Swiftboating Jerome Corsi

How should conservatives react to Jerome Corsi, who has just released a sharp attack on Barack Obama in his new book, The Obama Nation?

Peter Wehner, a former member of the Bush administration's Office of Strategic Initiatives, makes the case
against Corsi at Commentary:

Corsi’s approach to politics is both destructive and self-destructive. If Senator Obama loses, he should lose on the merits: his record in public life and his political philosophy. And while it’s legitimate to take into account Obama’s past associations with people like the Reverend Jeremiah Wright–especially for someone like Obama, about whom relatively little is known–it wrong and reckless to throw out unsubstantiated charges and smears against Senator Obama.

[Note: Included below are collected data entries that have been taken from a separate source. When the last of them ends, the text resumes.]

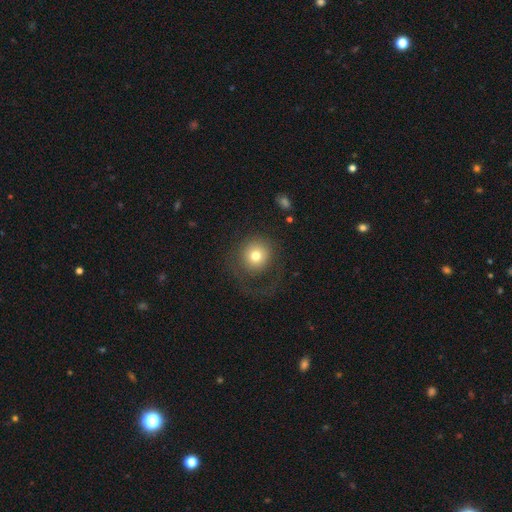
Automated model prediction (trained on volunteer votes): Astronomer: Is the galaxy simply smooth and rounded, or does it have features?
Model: smooth — 70%.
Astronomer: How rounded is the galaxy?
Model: round — 91%.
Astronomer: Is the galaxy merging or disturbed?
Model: none — 57%.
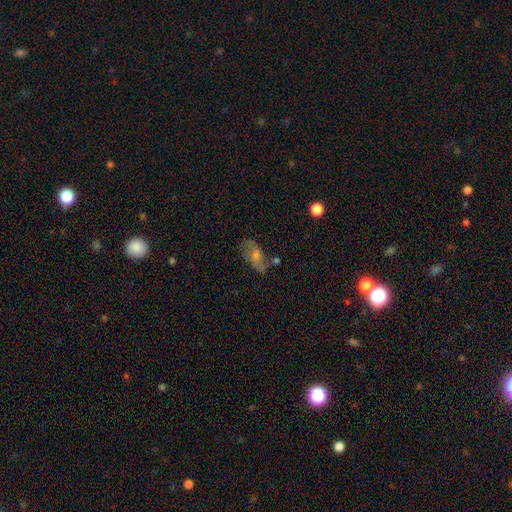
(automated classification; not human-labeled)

Conservatism has been an intellectual home to people like Burke and Buckley. The GOP is the party that gave us Lincoln and Reagan. It seems to me that its leaders ought to make it clear that they find what Dr. Corsi is doing to be both wrong and repellent. To have their movement and their party associated with such a figure would be a terrible thing and it will only help the cause of those who hold both the GOP and the conservative movement in contempt.
Wehner's one of my favorite conservative writers, but I think he's too quick to throw Corsi under the bus here.

I'm about a third of the way through The Obama Nation, and so far I've found the book to be interestingly fast-paced.

But Corsi's been in the news all this week, with stories attacking him at the New York Times, and the Washington Post, among other mainstream outlets, so I'm well-familiar with the author's past associations with the Swiftboat Veterans for Truth, as well as some of the other allegations of Corsi's tin-foil hat extremism.

The attacks are disproportionate and misplaced. Much of what Corsi examines in-depth has been in the news for months, like
Obama's false claim that he owes his life as an American to President John F. Kennedy. Indeed, Corsi has by now himself become as much an object of smears as has Barack Obama, as Mark Levin argues:

If you read the criticism of the Jerome Corsi book that is picking up speed in the liberal media, you will find much similarity and overlap. The Obama campaign's effort to feed talking points to the media is having some effect. However, it is also feeding curiosity about the author and the book, thereby helping to maintain strong sales.

It's too bad the same media that are so concerned about Corsi's background have been so reticent to do their own homework on Obama. After all, Corsi wrote a book, Obama seeks the presidency. The liberal media were slow to acknowledge the existence of Jeremiah Wright and Bill Ayers, and did so only after talk radio and bloggers would not let Obama escape his close relationship with both. The Chicago media did most of the heavy lifting respecting Obama's relationship with Tony Rezko. And there are many other miscreants and radicals who have played large roles in Obama's personal and professional life. But the liberal media are not interested in looking into most of it, have begrudgingly and superficially addressed it usually after the new media pressed it, and then downplayed it as "guilt by association" — with few exceptions. Not so with their reporting on Corsi. They want to know about anything he has ever said or written and his associations. In his case, they are determinative. And if he got a date wrong here and there in his book, or was otherwise mistaken in some minor way, the entirety of his book is discredited. We are "learning" more about Corsi than we learned about Obama prior to the all important Super Tuesday primaries.

It is not surprising that the media have chosen sides, but it remains frustrating. And this was a frustration of the Clinton campaign and will be for the McCain campaign. Meanwhile, the New York Times had no second thoughts about smearing John McCain on its front page with the thinnest of accusations inferring an affair and unethical lobbying activity. I think it can be said with some confidence that Corsi's standards are superior to those of the Times.

I think Roger Kimball has it about right
here. And it should be emphasized that David Freddoso's excellent book on Obama has been all but ignored by the liberal media, but is well worth purchasing.
For more along these lines, see "Obama Goes Ballistic Over Corsi Best-Seller."

Also, Douglas Gibbs, who blogs at
Political Pistachio, will be hosting Corsi for an interview tonight on his blog-talk radio program, Political Pistachio Radio. For Douglas' blog entry, see "Obama Nation Book by Jerome Corsi Draws Criticism - Corsi is my guest tonight on BTR."

The left has gone
over the top in denouncing Corsi, so it sounds like a pretty good show.